The war against the PKK was one area in which the Turkish government and senior military figures appeared to hold similar views: namely that the resumption of open conflict in July 2015 after the two-year ceasefire was justified and that the war should be prosecuted with great severity. Whether the coup has weakened the ability of the security forces to prosecute the war, or has damaged the government’s trust in the security forces to do so, must now be open to question.

And if security cannot automatically be guaranteed in southeastern Turkey, where already several hundred, and possibly several thousand, people have been killed in the last year, then what are the prospects that a new gas line can be built and operated safely?

The route of the Tanap line, now being built

But perhaps a bigger issue is whether the coup will change the government’s approach to Russia and the issue of Russian gas imports. In recent weeks, the administration of the president, Recep Tayyip Erdogan, has moved to improve relations with Israel – possibly in the hope of eventually be able to receive gas from Israel’s giant Leviathan field – and with Russia.

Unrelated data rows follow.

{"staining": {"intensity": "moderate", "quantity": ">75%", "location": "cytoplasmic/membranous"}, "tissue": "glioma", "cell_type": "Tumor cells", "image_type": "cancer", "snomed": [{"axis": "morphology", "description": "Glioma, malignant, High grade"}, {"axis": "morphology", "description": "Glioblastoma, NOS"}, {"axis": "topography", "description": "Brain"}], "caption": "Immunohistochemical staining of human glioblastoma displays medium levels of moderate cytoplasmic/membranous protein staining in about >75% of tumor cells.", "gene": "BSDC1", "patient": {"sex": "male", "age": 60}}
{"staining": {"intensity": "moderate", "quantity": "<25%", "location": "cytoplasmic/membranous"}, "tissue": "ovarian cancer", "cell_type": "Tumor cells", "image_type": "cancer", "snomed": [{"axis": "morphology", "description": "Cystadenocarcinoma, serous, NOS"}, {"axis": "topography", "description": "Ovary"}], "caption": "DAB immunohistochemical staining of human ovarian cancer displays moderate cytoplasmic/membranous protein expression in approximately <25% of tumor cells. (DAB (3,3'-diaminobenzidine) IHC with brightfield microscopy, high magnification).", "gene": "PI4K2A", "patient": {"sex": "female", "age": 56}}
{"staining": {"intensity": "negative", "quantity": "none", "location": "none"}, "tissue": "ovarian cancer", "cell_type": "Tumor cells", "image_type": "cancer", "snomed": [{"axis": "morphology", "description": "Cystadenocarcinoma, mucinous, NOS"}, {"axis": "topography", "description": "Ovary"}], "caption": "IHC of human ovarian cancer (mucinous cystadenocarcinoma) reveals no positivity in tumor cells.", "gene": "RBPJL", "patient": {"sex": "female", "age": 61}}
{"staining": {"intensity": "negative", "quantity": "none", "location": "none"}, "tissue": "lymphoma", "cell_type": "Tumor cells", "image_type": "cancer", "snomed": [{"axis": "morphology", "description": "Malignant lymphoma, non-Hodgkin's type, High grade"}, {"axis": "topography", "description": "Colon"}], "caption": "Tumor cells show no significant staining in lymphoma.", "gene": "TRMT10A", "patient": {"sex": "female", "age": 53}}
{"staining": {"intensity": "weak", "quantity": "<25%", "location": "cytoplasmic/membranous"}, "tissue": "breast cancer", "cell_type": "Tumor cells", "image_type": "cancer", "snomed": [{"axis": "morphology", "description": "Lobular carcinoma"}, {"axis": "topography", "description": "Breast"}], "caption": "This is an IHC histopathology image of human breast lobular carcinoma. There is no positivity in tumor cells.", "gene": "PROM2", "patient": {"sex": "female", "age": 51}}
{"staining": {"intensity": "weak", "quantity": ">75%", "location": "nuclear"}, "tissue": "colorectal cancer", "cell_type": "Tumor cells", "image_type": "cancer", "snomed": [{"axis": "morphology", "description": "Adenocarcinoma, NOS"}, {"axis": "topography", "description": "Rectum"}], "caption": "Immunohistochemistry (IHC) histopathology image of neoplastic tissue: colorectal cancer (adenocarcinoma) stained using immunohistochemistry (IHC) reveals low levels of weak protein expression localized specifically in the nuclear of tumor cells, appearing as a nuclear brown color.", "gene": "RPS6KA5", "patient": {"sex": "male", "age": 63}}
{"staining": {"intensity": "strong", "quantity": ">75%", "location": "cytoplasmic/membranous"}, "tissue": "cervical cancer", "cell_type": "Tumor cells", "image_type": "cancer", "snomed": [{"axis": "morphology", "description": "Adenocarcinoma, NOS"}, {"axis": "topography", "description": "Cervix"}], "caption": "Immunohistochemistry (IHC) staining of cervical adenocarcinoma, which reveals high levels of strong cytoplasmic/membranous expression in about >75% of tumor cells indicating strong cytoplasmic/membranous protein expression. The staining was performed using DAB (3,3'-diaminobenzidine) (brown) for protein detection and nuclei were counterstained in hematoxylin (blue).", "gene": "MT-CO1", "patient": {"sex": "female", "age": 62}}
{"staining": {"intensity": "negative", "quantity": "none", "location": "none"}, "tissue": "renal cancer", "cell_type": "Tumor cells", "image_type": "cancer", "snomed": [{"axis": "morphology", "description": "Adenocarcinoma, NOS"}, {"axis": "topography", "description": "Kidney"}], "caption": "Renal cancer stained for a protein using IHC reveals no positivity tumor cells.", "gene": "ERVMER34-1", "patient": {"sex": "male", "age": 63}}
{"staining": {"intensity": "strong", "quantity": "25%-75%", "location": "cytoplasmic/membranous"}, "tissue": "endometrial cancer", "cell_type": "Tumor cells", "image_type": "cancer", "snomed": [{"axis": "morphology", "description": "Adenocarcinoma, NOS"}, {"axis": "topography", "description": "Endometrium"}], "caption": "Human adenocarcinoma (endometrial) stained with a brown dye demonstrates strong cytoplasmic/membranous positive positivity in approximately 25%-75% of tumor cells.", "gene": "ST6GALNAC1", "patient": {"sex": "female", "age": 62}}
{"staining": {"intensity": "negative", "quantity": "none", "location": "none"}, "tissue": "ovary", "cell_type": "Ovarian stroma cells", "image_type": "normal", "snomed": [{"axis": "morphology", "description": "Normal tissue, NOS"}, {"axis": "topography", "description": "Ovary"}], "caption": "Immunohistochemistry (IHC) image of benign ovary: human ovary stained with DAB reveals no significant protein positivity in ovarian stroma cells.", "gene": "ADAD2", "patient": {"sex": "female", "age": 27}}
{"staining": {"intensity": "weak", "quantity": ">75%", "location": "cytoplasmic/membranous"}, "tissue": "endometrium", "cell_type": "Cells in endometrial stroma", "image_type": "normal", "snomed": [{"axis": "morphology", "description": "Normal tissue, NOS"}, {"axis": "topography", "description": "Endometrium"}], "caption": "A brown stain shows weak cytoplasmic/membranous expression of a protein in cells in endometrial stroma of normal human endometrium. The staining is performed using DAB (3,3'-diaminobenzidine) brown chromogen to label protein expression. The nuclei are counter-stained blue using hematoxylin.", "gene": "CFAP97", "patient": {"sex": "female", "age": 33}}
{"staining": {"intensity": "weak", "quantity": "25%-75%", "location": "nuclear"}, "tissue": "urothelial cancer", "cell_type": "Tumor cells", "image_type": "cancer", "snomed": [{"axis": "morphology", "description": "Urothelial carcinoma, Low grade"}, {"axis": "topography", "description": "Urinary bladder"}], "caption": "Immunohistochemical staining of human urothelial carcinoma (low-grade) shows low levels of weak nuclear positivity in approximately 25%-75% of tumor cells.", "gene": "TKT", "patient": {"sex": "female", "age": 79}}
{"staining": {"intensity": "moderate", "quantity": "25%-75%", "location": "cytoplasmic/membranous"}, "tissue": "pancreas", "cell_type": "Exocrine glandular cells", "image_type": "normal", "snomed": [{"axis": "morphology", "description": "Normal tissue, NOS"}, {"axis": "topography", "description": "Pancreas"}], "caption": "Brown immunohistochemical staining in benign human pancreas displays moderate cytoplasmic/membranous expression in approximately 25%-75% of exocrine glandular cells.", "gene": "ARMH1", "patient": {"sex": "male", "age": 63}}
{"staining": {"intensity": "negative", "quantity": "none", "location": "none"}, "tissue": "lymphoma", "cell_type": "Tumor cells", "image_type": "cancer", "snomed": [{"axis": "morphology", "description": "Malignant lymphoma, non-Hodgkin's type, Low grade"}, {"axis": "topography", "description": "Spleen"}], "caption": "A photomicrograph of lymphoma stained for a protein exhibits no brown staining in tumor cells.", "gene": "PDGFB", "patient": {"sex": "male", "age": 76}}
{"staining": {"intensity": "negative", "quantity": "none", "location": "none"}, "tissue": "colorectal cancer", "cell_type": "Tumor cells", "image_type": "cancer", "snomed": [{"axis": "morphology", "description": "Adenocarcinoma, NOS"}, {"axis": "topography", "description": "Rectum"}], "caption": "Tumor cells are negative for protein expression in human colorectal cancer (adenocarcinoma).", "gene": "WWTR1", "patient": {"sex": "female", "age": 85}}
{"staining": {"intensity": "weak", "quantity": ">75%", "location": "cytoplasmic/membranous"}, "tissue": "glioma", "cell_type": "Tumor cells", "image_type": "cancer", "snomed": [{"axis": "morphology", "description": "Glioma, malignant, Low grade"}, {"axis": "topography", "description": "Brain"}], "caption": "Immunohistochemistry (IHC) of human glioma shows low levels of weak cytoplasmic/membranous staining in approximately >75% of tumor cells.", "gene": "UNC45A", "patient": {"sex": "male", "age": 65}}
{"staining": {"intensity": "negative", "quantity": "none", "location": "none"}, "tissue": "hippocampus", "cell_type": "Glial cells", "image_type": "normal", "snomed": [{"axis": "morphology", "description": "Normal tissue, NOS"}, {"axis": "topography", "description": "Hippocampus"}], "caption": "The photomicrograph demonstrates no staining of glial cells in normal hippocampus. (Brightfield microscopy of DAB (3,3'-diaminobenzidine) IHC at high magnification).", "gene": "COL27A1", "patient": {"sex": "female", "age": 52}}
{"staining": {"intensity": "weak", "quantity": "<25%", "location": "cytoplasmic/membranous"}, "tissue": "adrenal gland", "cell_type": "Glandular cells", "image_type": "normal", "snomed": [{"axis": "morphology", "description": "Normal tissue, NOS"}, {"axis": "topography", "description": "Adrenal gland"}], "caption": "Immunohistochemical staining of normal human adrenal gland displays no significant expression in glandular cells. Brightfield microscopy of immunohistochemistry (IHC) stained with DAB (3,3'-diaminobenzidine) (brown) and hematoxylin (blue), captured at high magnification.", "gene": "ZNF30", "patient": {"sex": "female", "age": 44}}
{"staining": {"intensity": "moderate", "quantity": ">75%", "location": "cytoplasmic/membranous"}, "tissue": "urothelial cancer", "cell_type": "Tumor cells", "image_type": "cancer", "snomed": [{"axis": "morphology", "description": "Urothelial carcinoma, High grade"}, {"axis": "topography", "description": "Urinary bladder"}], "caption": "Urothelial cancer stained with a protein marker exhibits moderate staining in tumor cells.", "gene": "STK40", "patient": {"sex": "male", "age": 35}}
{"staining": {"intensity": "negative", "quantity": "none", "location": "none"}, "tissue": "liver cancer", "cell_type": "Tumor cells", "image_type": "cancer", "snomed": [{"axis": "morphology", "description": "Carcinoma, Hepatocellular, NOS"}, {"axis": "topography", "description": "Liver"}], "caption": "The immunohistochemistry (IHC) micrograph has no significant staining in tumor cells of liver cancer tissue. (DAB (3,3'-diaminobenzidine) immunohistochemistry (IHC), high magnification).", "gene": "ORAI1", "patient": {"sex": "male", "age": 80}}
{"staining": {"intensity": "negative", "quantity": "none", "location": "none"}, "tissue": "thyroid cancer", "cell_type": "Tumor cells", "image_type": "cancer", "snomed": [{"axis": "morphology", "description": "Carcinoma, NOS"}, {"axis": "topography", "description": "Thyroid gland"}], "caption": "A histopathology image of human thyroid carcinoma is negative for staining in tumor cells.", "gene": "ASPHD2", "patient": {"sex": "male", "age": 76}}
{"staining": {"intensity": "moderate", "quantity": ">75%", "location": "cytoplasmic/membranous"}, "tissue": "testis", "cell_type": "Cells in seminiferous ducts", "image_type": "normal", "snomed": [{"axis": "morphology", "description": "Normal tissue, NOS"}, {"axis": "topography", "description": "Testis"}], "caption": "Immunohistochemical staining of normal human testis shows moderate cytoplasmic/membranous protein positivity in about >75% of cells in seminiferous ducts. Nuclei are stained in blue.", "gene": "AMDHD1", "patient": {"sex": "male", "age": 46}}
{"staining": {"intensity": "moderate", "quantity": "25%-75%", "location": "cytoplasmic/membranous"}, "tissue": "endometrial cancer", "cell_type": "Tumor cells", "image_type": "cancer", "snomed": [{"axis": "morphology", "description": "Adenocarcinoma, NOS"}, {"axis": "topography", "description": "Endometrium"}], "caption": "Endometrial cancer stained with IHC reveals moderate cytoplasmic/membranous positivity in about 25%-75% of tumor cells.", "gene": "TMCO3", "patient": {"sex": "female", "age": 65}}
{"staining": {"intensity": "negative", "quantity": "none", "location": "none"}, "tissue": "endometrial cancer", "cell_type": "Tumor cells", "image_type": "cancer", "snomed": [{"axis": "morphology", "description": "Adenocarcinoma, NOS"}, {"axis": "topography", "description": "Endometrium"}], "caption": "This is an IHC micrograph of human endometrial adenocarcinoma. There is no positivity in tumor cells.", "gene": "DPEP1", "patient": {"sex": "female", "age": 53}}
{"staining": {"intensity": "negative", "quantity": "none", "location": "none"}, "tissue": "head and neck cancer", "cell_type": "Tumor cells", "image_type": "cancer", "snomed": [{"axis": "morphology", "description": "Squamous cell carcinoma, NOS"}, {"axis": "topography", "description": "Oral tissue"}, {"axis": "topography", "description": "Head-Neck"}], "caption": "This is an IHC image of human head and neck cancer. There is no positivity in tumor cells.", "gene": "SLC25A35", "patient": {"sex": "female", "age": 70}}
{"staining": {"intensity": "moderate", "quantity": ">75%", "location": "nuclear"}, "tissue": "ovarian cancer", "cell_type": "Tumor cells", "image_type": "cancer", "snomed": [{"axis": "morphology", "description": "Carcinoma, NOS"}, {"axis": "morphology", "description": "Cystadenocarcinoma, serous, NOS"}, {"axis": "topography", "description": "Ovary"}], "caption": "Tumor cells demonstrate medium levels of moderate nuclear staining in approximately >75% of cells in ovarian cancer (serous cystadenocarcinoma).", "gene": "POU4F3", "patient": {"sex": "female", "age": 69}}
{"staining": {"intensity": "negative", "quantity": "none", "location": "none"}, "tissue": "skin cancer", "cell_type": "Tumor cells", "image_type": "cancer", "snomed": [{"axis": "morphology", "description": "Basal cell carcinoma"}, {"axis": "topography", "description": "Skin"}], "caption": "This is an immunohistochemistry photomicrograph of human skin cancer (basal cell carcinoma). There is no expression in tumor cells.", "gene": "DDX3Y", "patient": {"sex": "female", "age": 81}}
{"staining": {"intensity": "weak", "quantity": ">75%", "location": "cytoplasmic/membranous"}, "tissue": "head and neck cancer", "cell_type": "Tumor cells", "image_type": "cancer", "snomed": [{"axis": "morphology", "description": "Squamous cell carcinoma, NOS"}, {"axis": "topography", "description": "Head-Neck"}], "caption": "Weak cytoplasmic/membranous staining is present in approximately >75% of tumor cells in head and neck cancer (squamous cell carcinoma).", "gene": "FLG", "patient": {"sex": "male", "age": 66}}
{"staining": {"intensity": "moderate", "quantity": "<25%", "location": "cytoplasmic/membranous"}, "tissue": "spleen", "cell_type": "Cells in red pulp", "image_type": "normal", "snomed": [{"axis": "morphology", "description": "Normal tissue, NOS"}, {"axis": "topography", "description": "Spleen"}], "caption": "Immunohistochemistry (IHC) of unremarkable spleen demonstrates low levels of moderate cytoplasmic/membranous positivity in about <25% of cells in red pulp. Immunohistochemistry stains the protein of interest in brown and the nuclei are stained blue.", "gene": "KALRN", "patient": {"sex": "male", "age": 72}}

These relations may well gain a significant boost as Erdogan’s personal authority will be strengthened by the failure of the coup, while Russia will no doubt be extremely pleased to see the failure of a coup carried out by elements of the Turkish armed forces, which have long considered themselves a major element in Nato planning for the containment of first the Soviet Union and subsequently of Russia.

Moreover, speaking just a few hours before a group of army officers began their abortive coup, the prime minister, Binali Yildirim, signalled Turkish government support for a revival of the Turkish Stream project across the Black Sea, which ran on to the rocks last year when Russia first moved to delay implementation of the project in July 2015 and then appeared to shelve it altogether in the wake of Turkey’s downing of a Russian warplane over the Turkish-Syrian borderlands November 24.

"It is important for Russia and Turkey to restore and implement Turkish Stream pipeline and Akkuyu NPP construction projects as well as to focus efforts on attracting greater numbers of Russian tourists to our resorts and of our citizens to Russia," Yildirim said.

Russia has also signalled its interest in reviving the four-line 63bn m³/yr project, with Gazprom’s deputy head of finance, Igor Shatalov, declaring on 27 June: “The Turkish Stream project has been meticulously worked out. The cost of the four lines was estimated approximately at €11.4bn. The level of readiness to attract project financing is very high.”

On largely commercial grounds, it still seems unlikely that Russia and Turkey will proceed with a full four-string Turkish Stream delivery system. But a two-string, 31.5bn m³/yr system, with roughly half intended for Turkey itself and the other half for Bulgaria, Greece and Italy, now looks increasingly possible.